Kucinich moves to second place in innovative candidate website activity ranking

| December 2003

The same internet statistics that predicted within less than one percentage point the percentage Howard Dean won the the internet primary by shows Dennis Kucinich ahead of all the candidates except Howard Dean, who holds a strong lead on Kucinich as well. And in the California Democratic Council (CDC) Vote, Howard Dean took a commanding first place with 56.11 percent of the vote with Dennis Kucinich placing second with 17.19 percent and Wesley Clark with 14.48 percent.

Kucinich is now, with a usual estimate of two percent support in most polls, where Clinton Was in the Months before the Start of the 1991 Primaries. But the congressman's very strong showing in web activity is a very positive sign that suggests pollsters who poll just a few hundred people may be wrong about Kucinich. The stats used in this article that show Dean, then Kucinich in the lead, ahead of the pack, are based on data from hundreds of thousands of internet users. The CDC vote was based on votes from delegates, representing 130 Democratic clubs and county central committees.

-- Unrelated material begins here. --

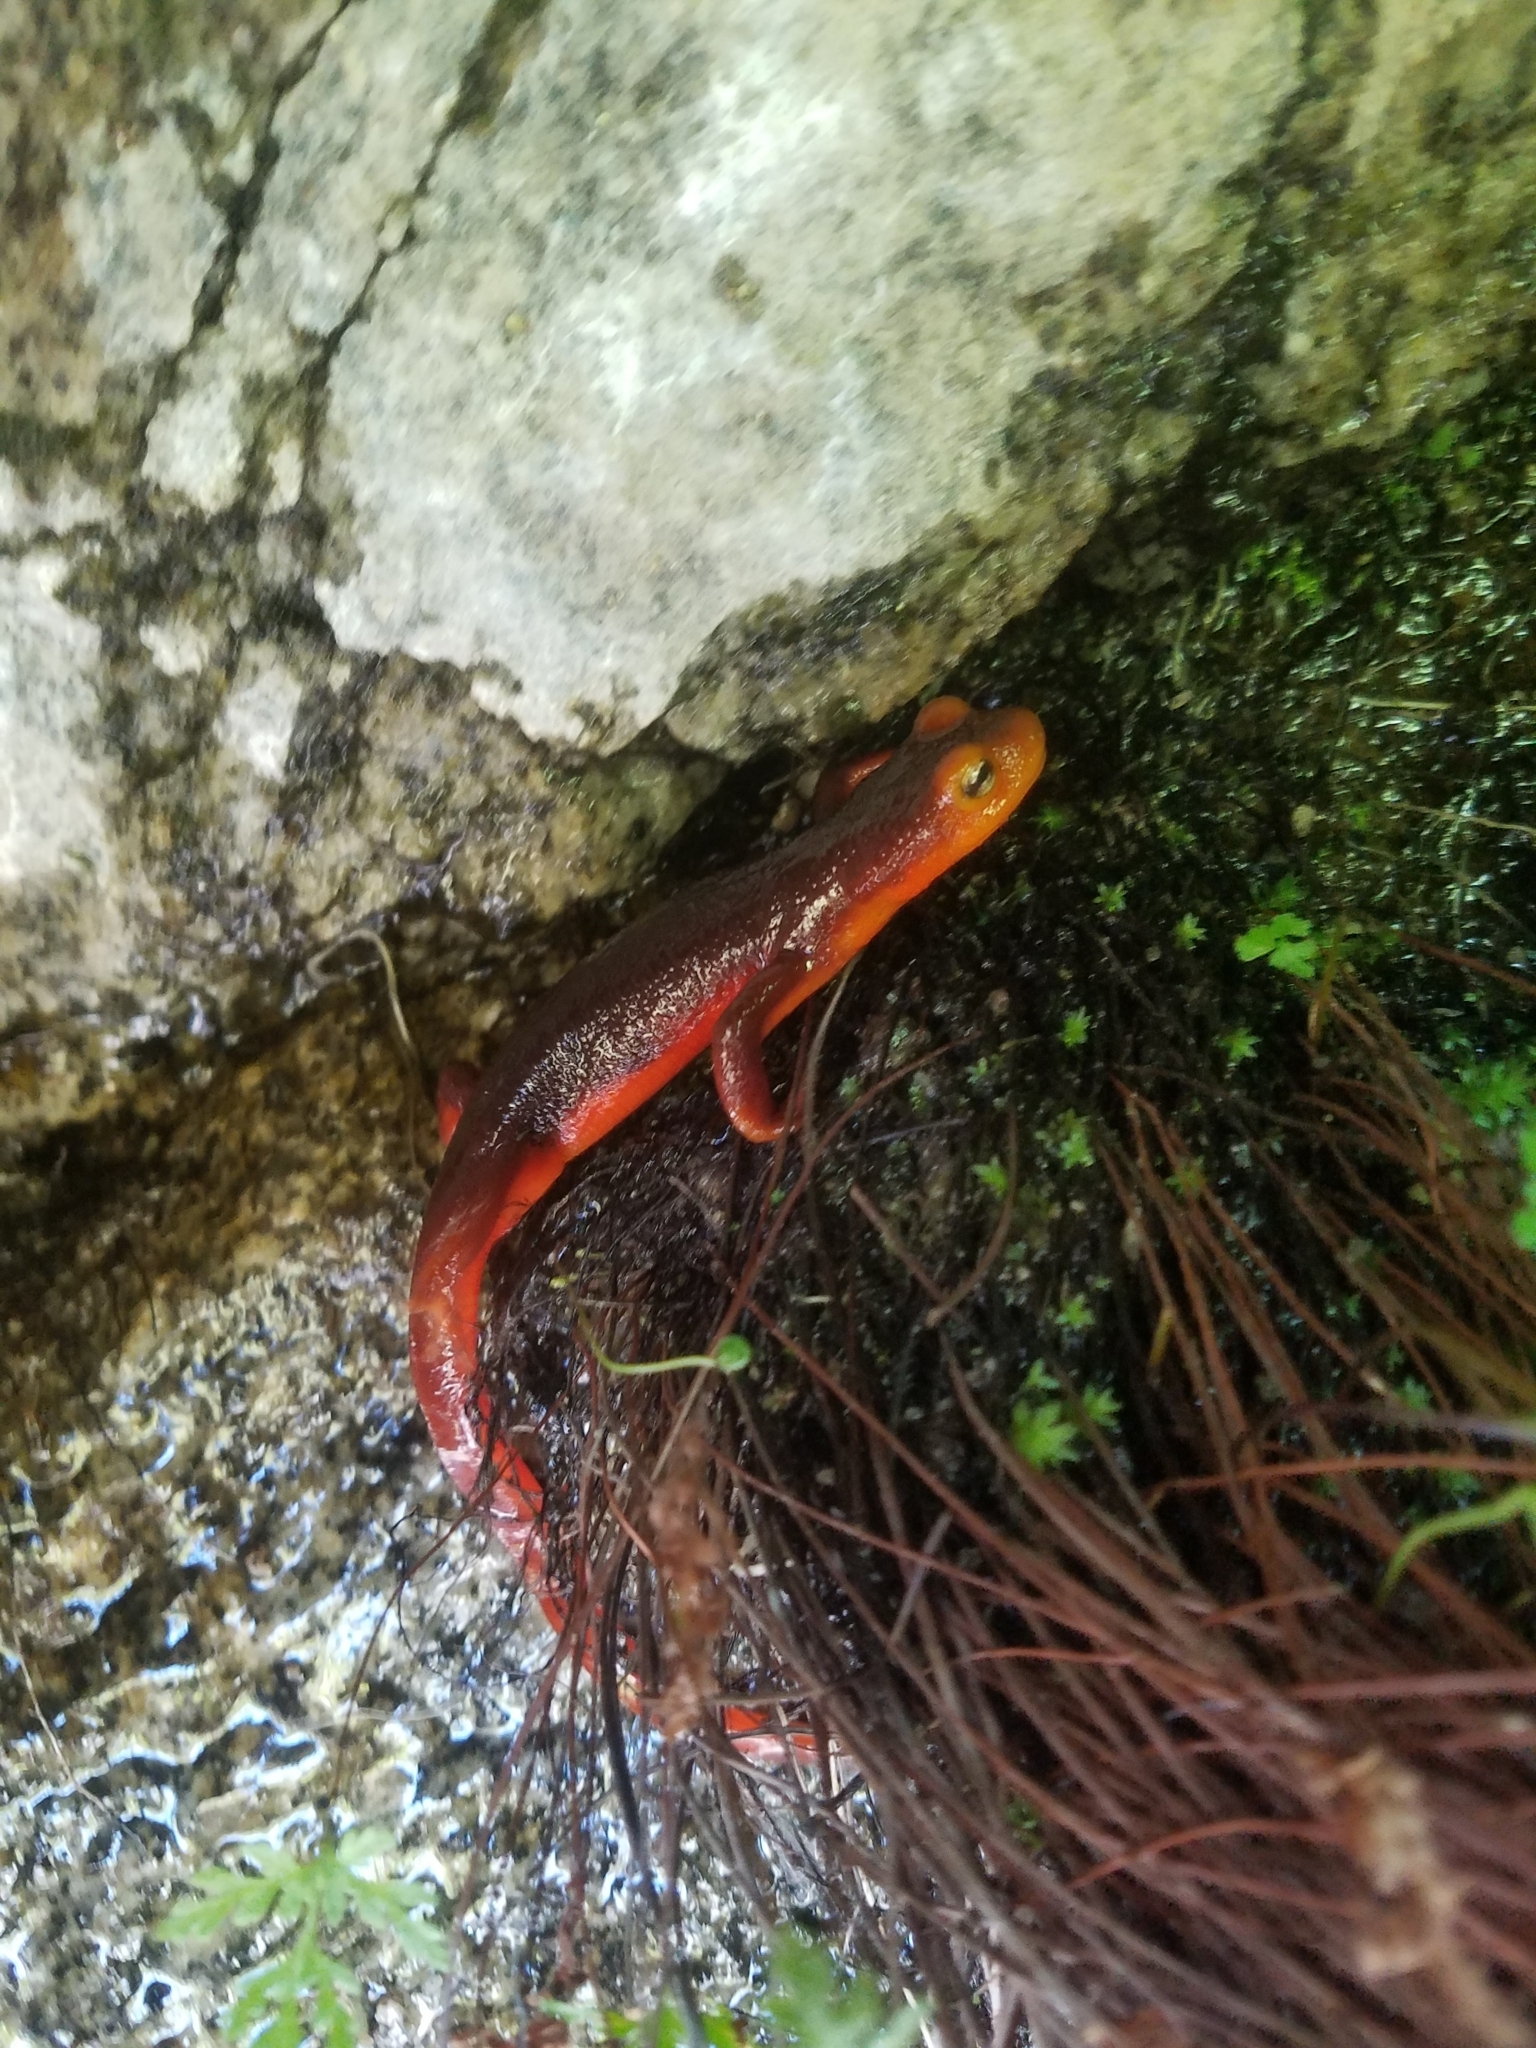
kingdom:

David Swanson, Kucinich Campaign press secretary told, 'There are a number of examples of candidates who were, during these early months, dismissed as fringe, no hope candidates who were low in the early polls, who were either nominated in the primaries or who had a big impact at the convention and in the early primaries. This was completely unexpected by the mainstream media. Those examples include Jerry Brown, Jesse Jackson, Jimmy Carter and Bill Clinton.

When asked what he thought of the mainstream media's suggestions that Al Gore was playing 'king maker' with his endorsement of Howard Dean, that it might have clinched the nomination for him, Swanson replied, 'The polls that may be most significant, though getting the least attention, are the ones showing that the majority of the voters know nothing about any of the candidates, so it's an open field. There have been a number of polls that put 'un-decided' in first or second second place. There are two big problems with the pundits saying that it's wrapped up this early in the race. First, there's no historical background for this. Where people are in the polls does not predict how things will turn out.'

'Second, telling people things are already set discourages people from voting and participating in the democratic process. The winner of past elections has been 'nobody'-- more people have chosen not to vote than to support anybody. President Bush was elected by 17% of the public.